Haiku for Yu-Chee, Op.567 (2006) brings a halting little theme showing how Blake can draw so much from so little.
This fine collection of piano works concludes with Parting, Op.650a (2013), a brief, sad, haunting piece.
I do hope that the popularity of The Snowman will not have the opposite effect of discouraging serious collectors from trying this worthwhile and attractive disc.
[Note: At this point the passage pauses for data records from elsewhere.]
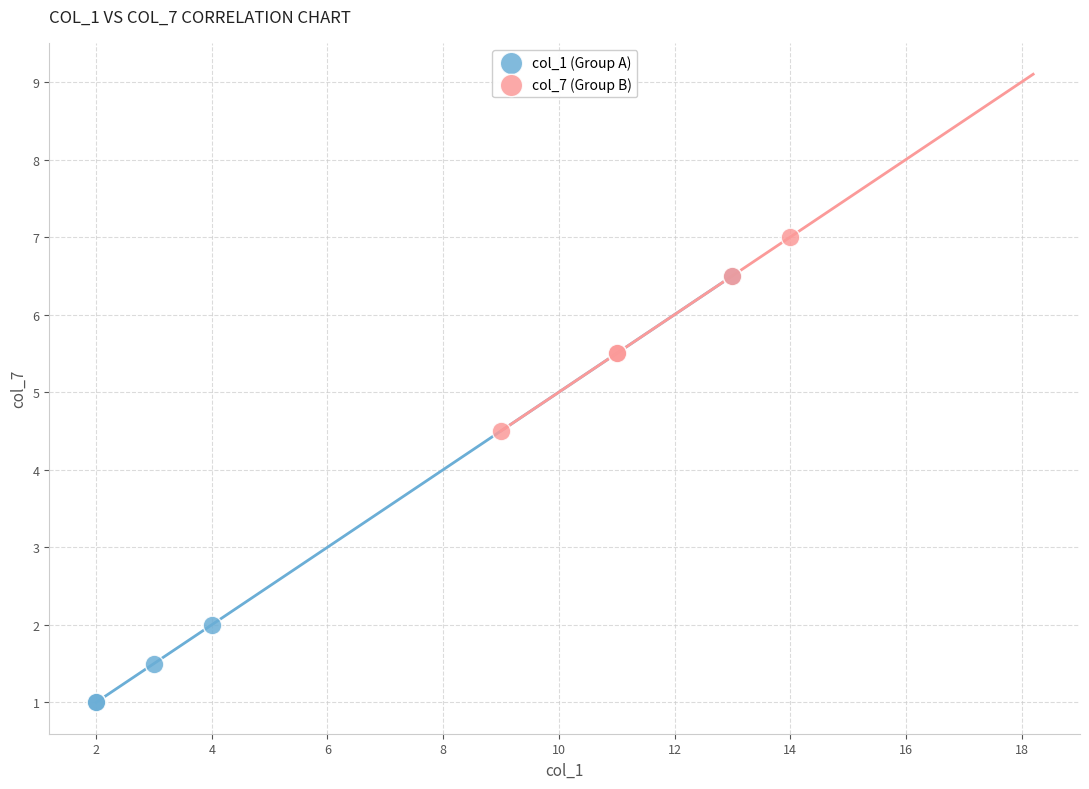

Which series contains the highest Y value?

col_7 (Group B)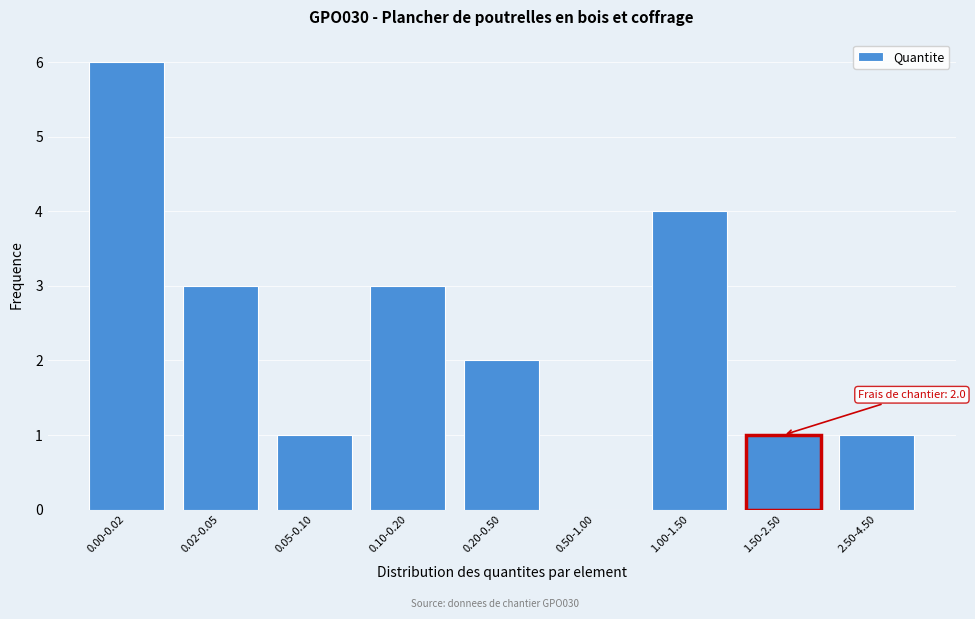

Reading left to right, transcribe all the data shown in this chart.

0.00-0.02=6	0.02-0.05=3	0.05-0.10=1	0.10-0.20=3	0.20-0.50=2	0.50-1.00=0	1.00-1.50=4	1.50-2.50=1	2.50-4.50=1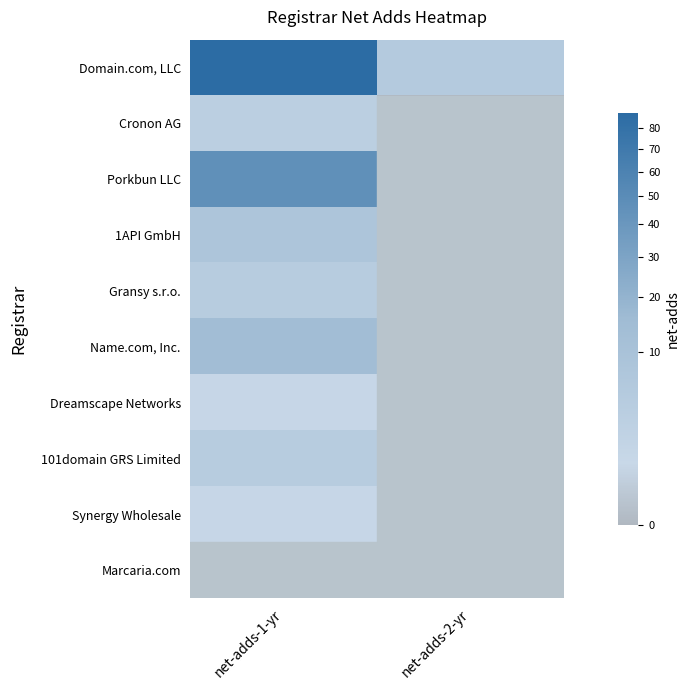

What is the total value across all series at net-adds-1-yr?

169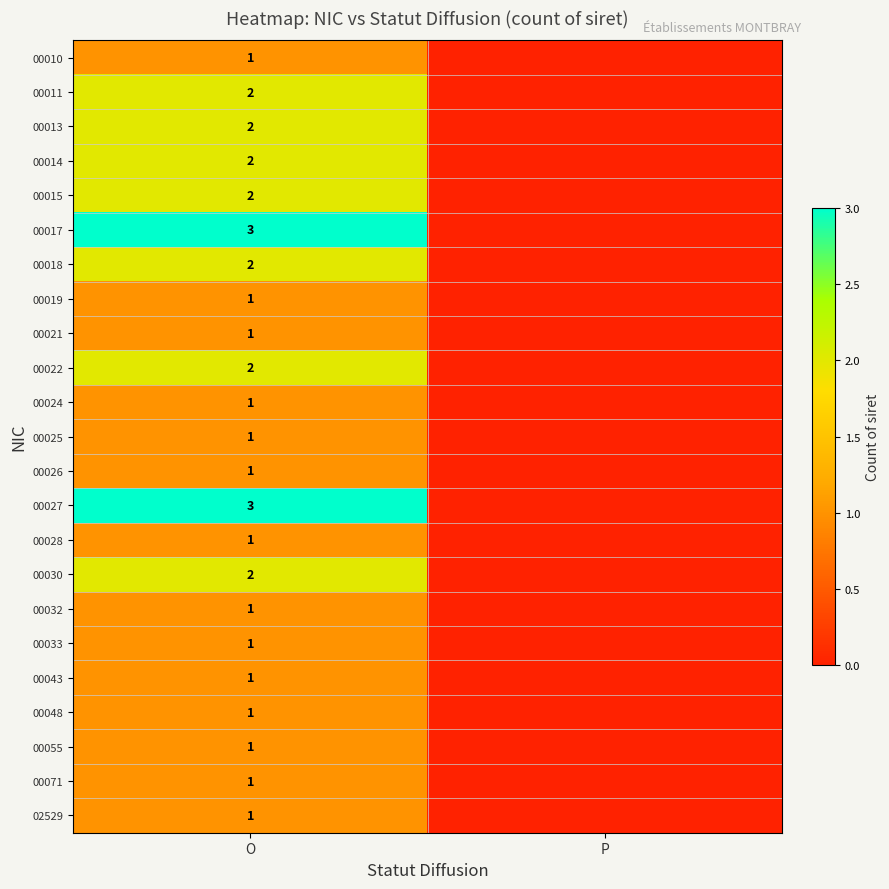

What is the difference between the highest and lowest values at O?

2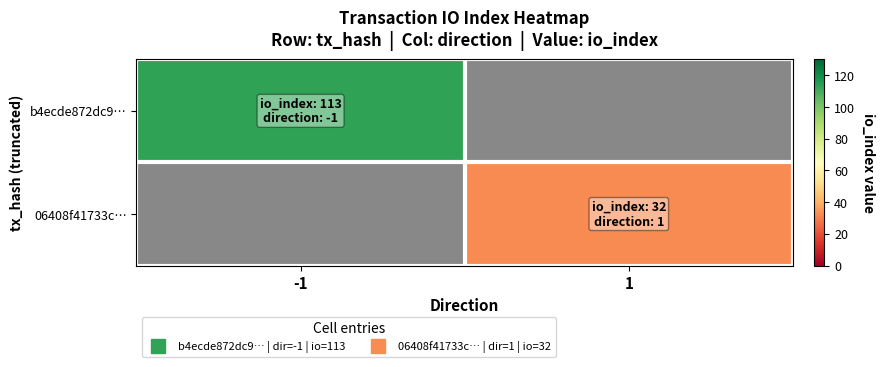

Count the number of categories in the chart.

2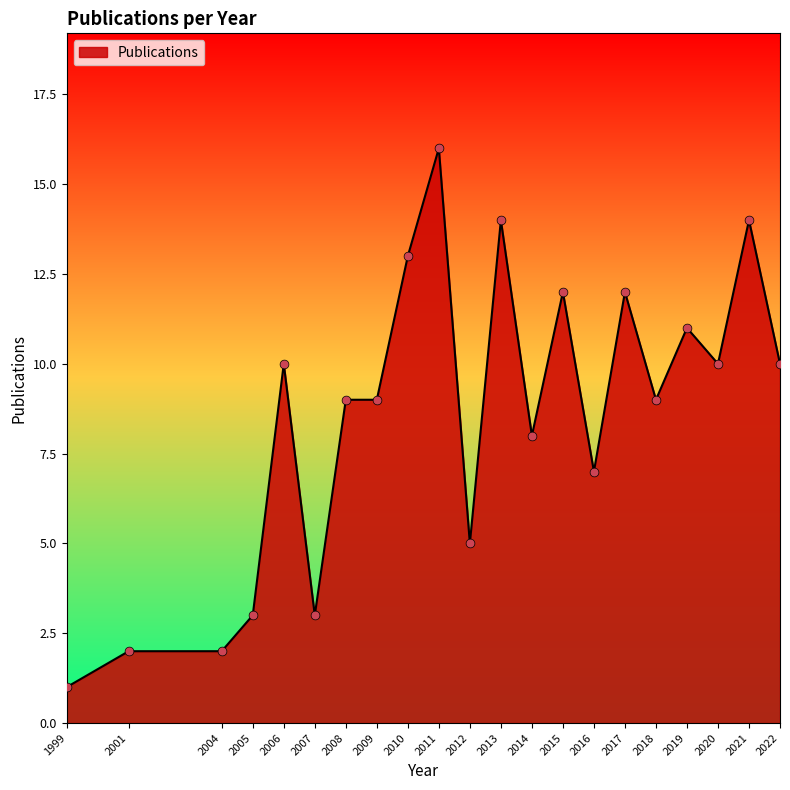

What is the change in value from 2001 to 2021?

+12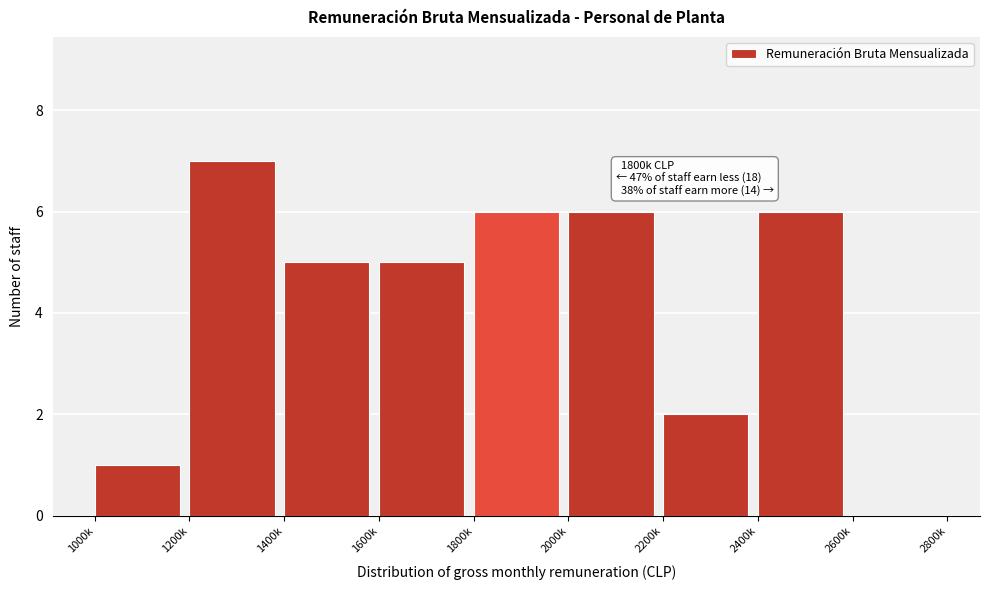

Reading left to right, list all the values displayed in this chart.

1000k=1	1200k=7	1400k=5	1600k=5	1800k=6	2000k=6	2200k=2	2400k=6	2600k=0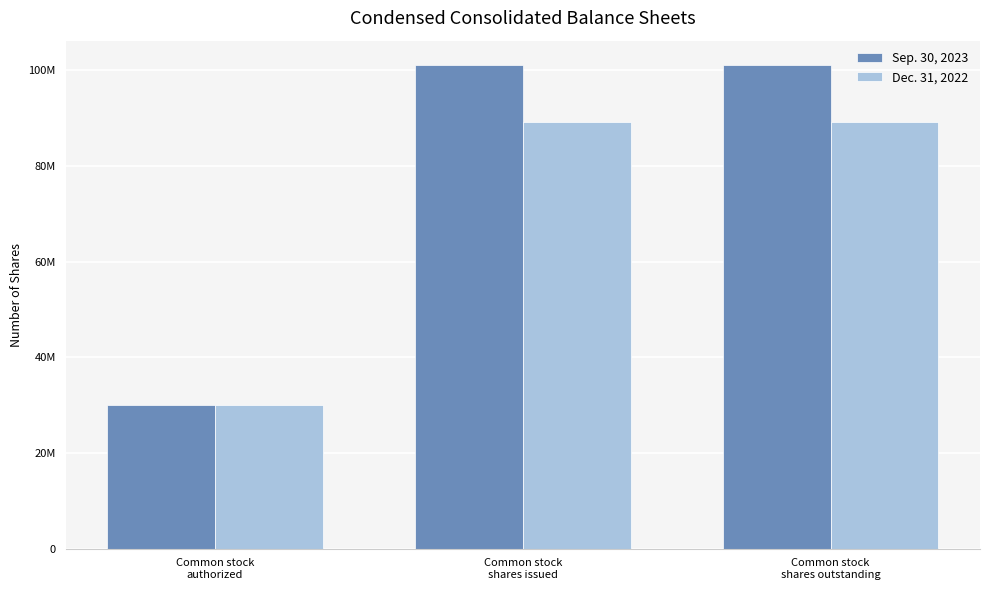

What are all the series names shown in the legend?

Sep. 30, 2023, Dec. 31, 2022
There are some extremely fine works here that receive terrific performances.
The recording made at Potton Hall, Suffolk, England is first class and there are excellent booklet notes by the composer
AllMusic Review by Blair Sanderson [+]
British composer Howard Blake seems to lead two careers, writing music for films and for the concert hall, yet this division is somewhat arbitrary because so much of his work has crossover appeal. The music for the 1982 film The Snowman, for example, has become one of Blake's most recognizable scores, and its signature song, Walking in the Air, has become a genuine hit, covered by pop and even heavy metal artists. Blake has also written evocative music for the films The Duellists and The Changeling, and their themes are included in this 2014 Decca release by pianist Vladimir Ashkenazy. In many instances, Blake composes in a relaxed contemporary classical style, as in the series of 24 piano pieces in Lifecycle, of which 10 are presented here, including the keyboard version of Walking in the Air. Blake is an unabashed tonalist with a pleasing lyrical gift that makes his music instantly accessible, though its mild harmonies and simple melodies are rarely challenging. However, the Dances for 2 pianos and the Sonata for 2 pianos show more rhythmically active music infused with jazz harmonies, and Ashkenazy's performances with his son, Vovka Ashkenazy, are easily the most entertaining selections of this disc.